Giustizialisti d’annata in azione contro Matteo Salvini per il caso che coinvolge Verdini jr. Per le opposizioni, l’imperativo è categorico: il leader della Lega deve riferire in aula. Si cerca una specie di anticamera processuale. Il tutto senza che il nome del vicepremier e ministro delle Infrastrutture e dei Trasporti sia mai apparso in relazione all’inchiesta che ha portato ai domiciliari il figlio dell’ex senatore Denis Verdini. La vicenda riguarda le commesse dell’Anas. I reati, per ora solo sul piano delle ipotesi, sarebbero corruzione, traffico di influenze illecite e turbativa d’asta. E per la sinistra il sillogismo diventa naturale: informativa urgente di Salvini. «Non siamo interessati alla vicenda giudiziaria, il punto è un altro, il punto è una questione che riguarda e dovrebbe cominciare a preoccupare fortemente la maggioranza e anche la Premier Meloni», dice il leader di Europa Verde Angelo Bonelli. Il grillino Cafiero De Raho segue a ruota e domanda a sua volta l’informativa urgente. Idem il Pd con Debora Serracchiani: «C’è la necessità di dare trasparenza. Chiediamo un intervento del governo, che smentisca ed elimini le ambiguità».
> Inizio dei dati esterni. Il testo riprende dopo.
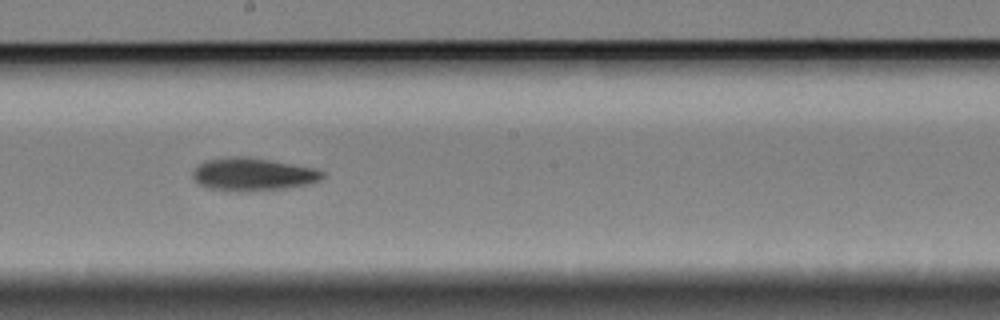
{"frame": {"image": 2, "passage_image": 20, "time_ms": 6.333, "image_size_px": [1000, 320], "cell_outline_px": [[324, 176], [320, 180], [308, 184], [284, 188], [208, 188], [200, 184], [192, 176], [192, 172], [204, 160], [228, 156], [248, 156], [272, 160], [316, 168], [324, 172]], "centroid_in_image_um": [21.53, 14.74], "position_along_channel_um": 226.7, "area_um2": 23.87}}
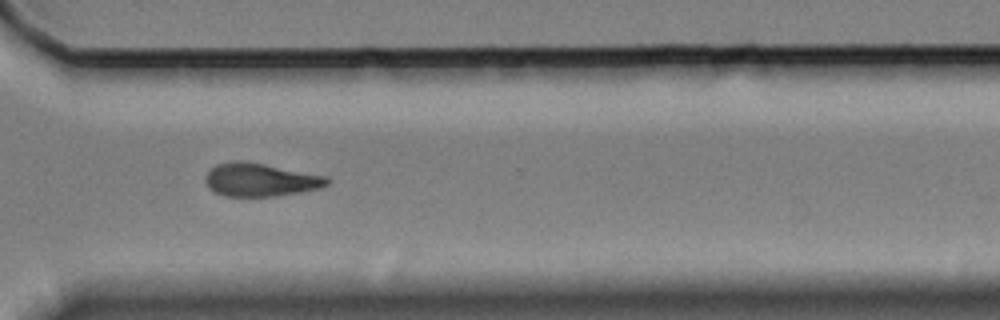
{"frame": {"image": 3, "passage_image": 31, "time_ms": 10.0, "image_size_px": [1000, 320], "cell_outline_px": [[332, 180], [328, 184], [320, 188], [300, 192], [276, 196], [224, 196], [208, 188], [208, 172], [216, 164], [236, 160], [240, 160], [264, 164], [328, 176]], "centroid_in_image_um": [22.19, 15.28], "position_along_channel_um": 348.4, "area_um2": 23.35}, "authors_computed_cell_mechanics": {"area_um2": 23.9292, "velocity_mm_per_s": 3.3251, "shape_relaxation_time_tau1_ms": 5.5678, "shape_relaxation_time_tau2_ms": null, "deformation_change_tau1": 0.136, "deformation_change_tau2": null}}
Tra gli scranni della minoranza, c’è anche un afflato di garantismo con il solito Enrico Costa di Azione. «Non dobbiamo portare avanti lo schema delle informative a gettoni. Le inchieste vadano avanti, ma non è che dall’inizio di un’inchiesta si interessa anche il Parlamento». I grillini ne approfittano per prendersela anche con quella che chiamano «legge bavaglio», a prima firma Costa, «Se fosse già in vigore, l’opinione pubblica non sarebbe oggi nelle condizioni di conoscere le ragioni dell’arresto di Tommaso Verdini e i fatti contestati», incalzano i contiani.
La maggioranza, dal canto suo, dimostra coerenza: «Che vogliamo fare ora il processo in aula a Salvini? Noi siamo sempre stati garantisti, fino a quando non c’è una condanna definitiva», commenta l’altro vicepremier, ossia il ministro degli Esteri e leader di Forza Italia Antonio Tajani.